Faut-il le rappeler, le plasticien américain s’est retrouvé au centre d’une polémique qui dénonce le « cadeau » offert par l’artiste en 2016 « au peuple de France et à la Ville de Paris ».
Ce présent consiste en un bouquet de fleurs, un simple bouquet de tulipes aux couleurs acidulées, certes imposant avec ses 11,66 mètres de haut (avec socle) pour un poids de 27 tonnes (là, sans le socle…), mais un bouquet de l’amitié tendu par une main rappelant celle de La Liberté éclairant le monde– statue offerte, en son temps, par la France au peuple des États-Unis d’Amérique. Mais, voilà, en France, ce bouquet apparemment inoffensif – après tout, il ne s’agit ni d’un « plug anal » ni d’un royal vagin – incommode. Le milieu de l’art serait-il allergique aux plantes ?

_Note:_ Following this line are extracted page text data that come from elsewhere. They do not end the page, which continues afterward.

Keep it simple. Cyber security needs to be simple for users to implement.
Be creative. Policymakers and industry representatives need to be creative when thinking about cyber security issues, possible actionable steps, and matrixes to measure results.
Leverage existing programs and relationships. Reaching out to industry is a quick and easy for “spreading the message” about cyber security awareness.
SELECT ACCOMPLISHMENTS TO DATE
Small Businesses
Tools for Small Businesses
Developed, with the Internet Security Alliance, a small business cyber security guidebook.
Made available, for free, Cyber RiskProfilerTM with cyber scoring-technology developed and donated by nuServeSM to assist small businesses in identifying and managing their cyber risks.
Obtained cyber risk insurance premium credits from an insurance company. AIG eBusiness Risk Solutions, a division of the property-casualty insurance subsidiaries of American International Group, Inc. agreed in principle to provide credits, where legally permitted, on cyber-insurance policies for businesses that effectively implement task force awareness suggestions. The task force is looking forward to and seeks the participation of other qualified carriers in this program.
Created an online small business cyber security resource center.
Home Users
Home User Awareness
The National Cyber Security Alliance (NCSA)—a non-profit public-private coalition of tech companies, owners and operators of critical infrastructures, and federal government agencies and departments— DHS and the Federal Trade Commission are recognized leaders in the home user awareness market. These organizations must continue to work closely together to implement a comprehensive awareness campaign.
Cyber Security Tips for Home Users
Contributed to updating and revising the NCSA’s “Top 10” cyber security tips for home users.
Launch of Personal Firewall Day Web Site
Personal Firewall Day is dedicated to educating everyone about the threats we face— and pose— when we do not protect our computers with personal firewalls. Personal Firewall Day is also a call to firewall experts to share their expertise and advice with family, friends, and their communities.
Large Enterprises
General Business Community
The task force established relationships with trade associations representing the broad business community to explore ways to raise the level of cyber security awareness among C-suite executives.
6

Le 21 novembre 2016, au sortir de la conférence de presse organisée à la résidence de l’ambassadrice des États-Unis en France pour officialiser le don fait par l’artiste à la Ville de Paris, quelques grincements de dents s’étaient déjà fait entendre, ici pour souligner le montage financier – « Jeff Koons nous offre des fleurs, mais il faudra payer le vase », titrait Le Monde–, là pour dénoncer la pauvreté esthétique et symbolique de l’œuvre initialement prévue sur un site patrimonial et culturel majeur : le Palais de Tokyo. Mais la polémique est véritablement née à la suite de la publication d’une tribune dans Libération, signée le 21 janvier 2018 par vingt-trois personnalités du monde de l’art qui jugent ce projet « choquant », pour des motifs d’ordre et d’importance divers « dont l’accumulation doit conduire avec sagesse à y renoncer ». Et le texte de lister ces motifs « symboliques », « démocratiques », « architecturaux et patrimoniaux », « artistiques », « financiers » et « techniques ».

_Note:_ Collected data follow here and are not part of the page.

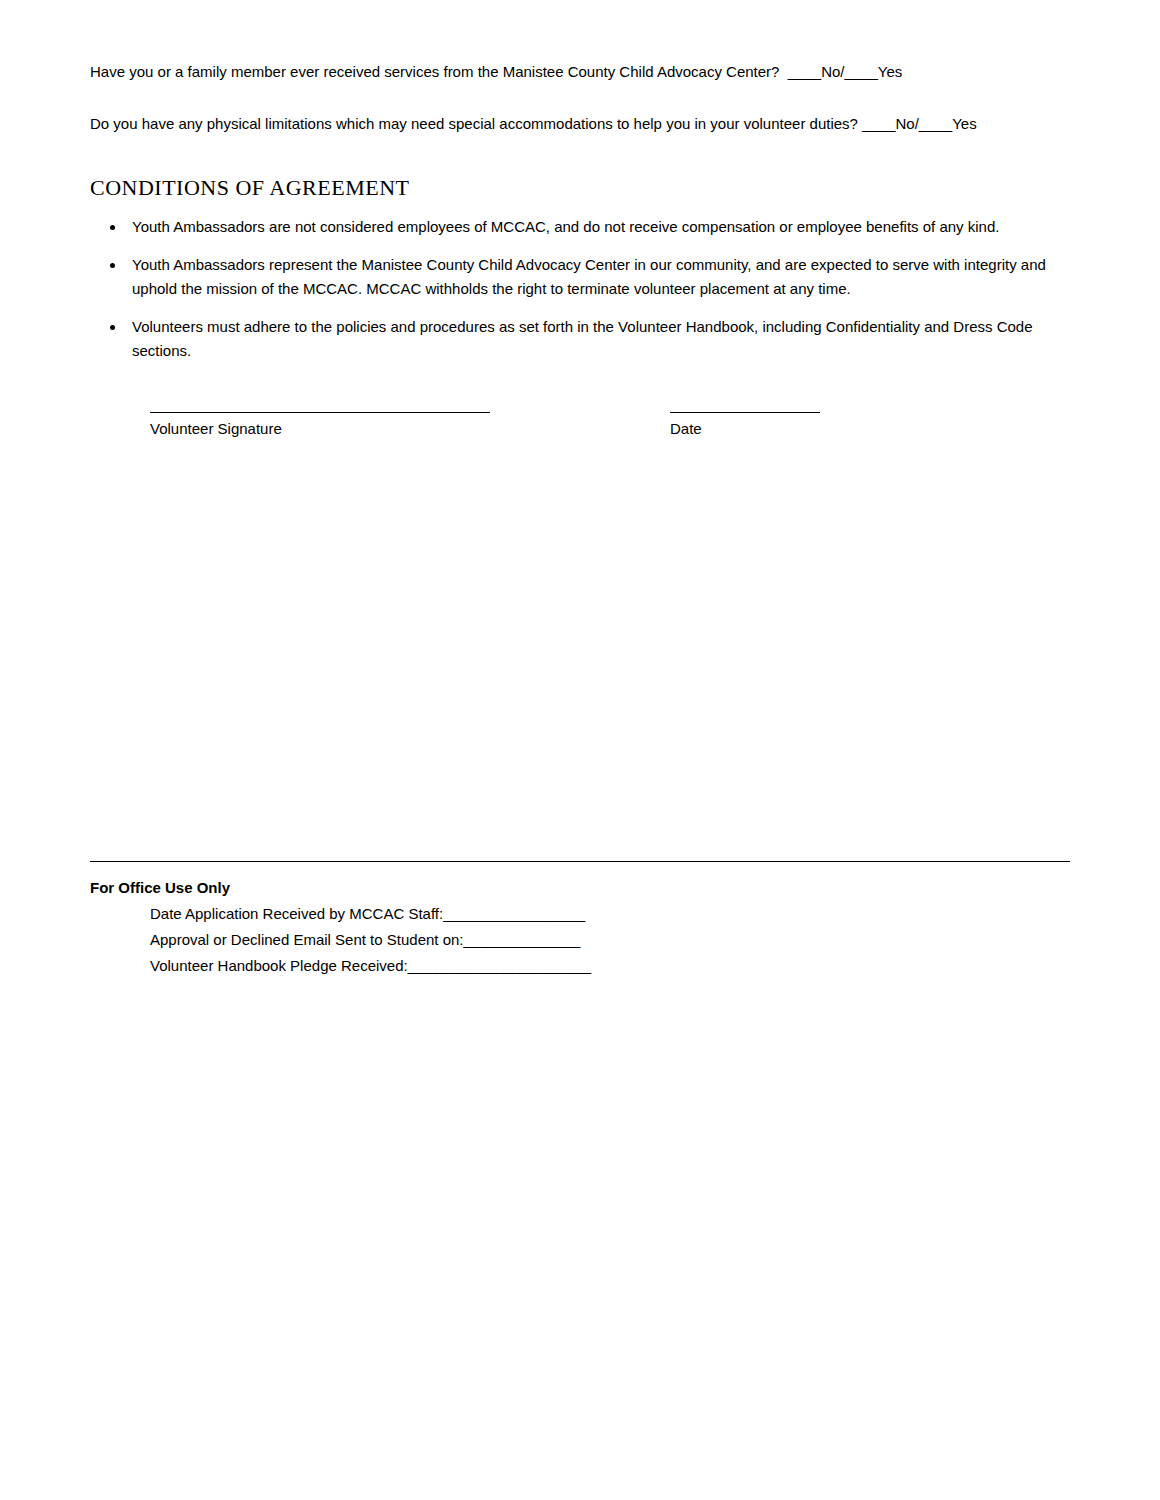Have you or a family member ever received services from the Manistee County Child Advocacy Center? ____No/____Yes
Do you have any physical limitations which may need special accommodations to help you in your volunteer duties? ____No/____Yes
CONDITIONS OF AGREEMENT
Youth Ambassadors are not considered employees of MCCAC, and do not receive compensation or employee benefits of any kind.
Youth Ambassadors represent the Manistee County Child Advocacy Center in our community, and are expected to serve with integrity and uphold the mission of the MCCAC. MCCAC withholds the right to terminate volunteer placement at any time.
Volunteers must adhere to the policies and procedures as set forth in the Volunteer Handbook, including Confidentiality and Dress Code sections.
Volunteer Signature
Date
For Office Use Only
Date Application Received by MCCAC Staff:_________________
Approval or Declined Email Sent to Student on:______________
Volunteer Handbook Pledge Received:______________________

Une fois n’est pas coutume, ce « Non au “cadeau” de Jeff Koons » a rallumé la mèche qui devait mettre le feu aux poudres, fissurant au passage de manière inédite le monolithe de l’art contemporain habituellement si prompt à faire corps, remarque un éditorialiste du Monde. Car, depuis ce 21 janvier, tous les médias se sont emparés de « l’affaire Koons ». Quel quotidien, quel hebdomadaire ou quelle matinale de radio n’a pas titré dessus : « Jeff Koons, les tulipes de la discorde », « L’encombrant cadeau de Jeff Koons à la Ville de Paris », « Jeff Koons, le cadeau qui déchire le monde de l’art », « Jeff Koons, c’est le bouquet ! »… ? Au risque, parfois, d’aligner les approximations sur la (fausse) perspective avec la tour Eiffel, sur le prétendu classement du site ou sur cette initiative supposée de l’artiste qui émane, en réalité, de l’ex-ambassadrice Jane Hartley. Quelle personnalité n’a pas fait également entendre son opinion dans une tribune, donnant parfois l’impression de raviver la querelle des Anciens et des Modernes. Humoristes et chroniqueurs eux-mêmes ont donné de la voix : « Cher monsieur Koons », commence le billet de François Morel sur France Inter, « ça m’a fait de la peine pour vous, monsieur Koons, parce que j’imagine que vous devez être drôlement sensible et sans doute le plus sensible de tous les artistes, vu que vous êtes l’un des plus grands artistes contemporains, vu que vous êtes le mieux payé. »
Après tout, Jeff Koons l’a bien cherché. À vouloir se faire l’incarnation artistique du capitalisme dérégulé, l’artiste vivant le plus célèbre et le plus controversé – si, si ! – se voit rendre la monnaie de sa pièce. Bien fait pour lui ! Sauf que le scandale fait précisément partie des stratégies du marché de l’art spéculatif incarné par ce « cher » monsieur Koons, celui-ci permettant aux artistes concernés de renforcer leur nom devenu une marque. « La valeur intrinsèque d’une œuvre ? », se demande ainsi Jean-Gabriel Fredet dans son enquête sur les Requins, caniches et autres mystificateurs [Albin Michel, 2017] : « Réduite à son prix. Et au buzz qui l’entoure. » Justement, ce « buzz » risque de donner une patine et une cote nouvelles à ce Bouquet of Tulips, déjà installé à New York et à Bilbao, là où il ne devrait pas y en avoir, l’œuvre étant bien sage et insignifiante…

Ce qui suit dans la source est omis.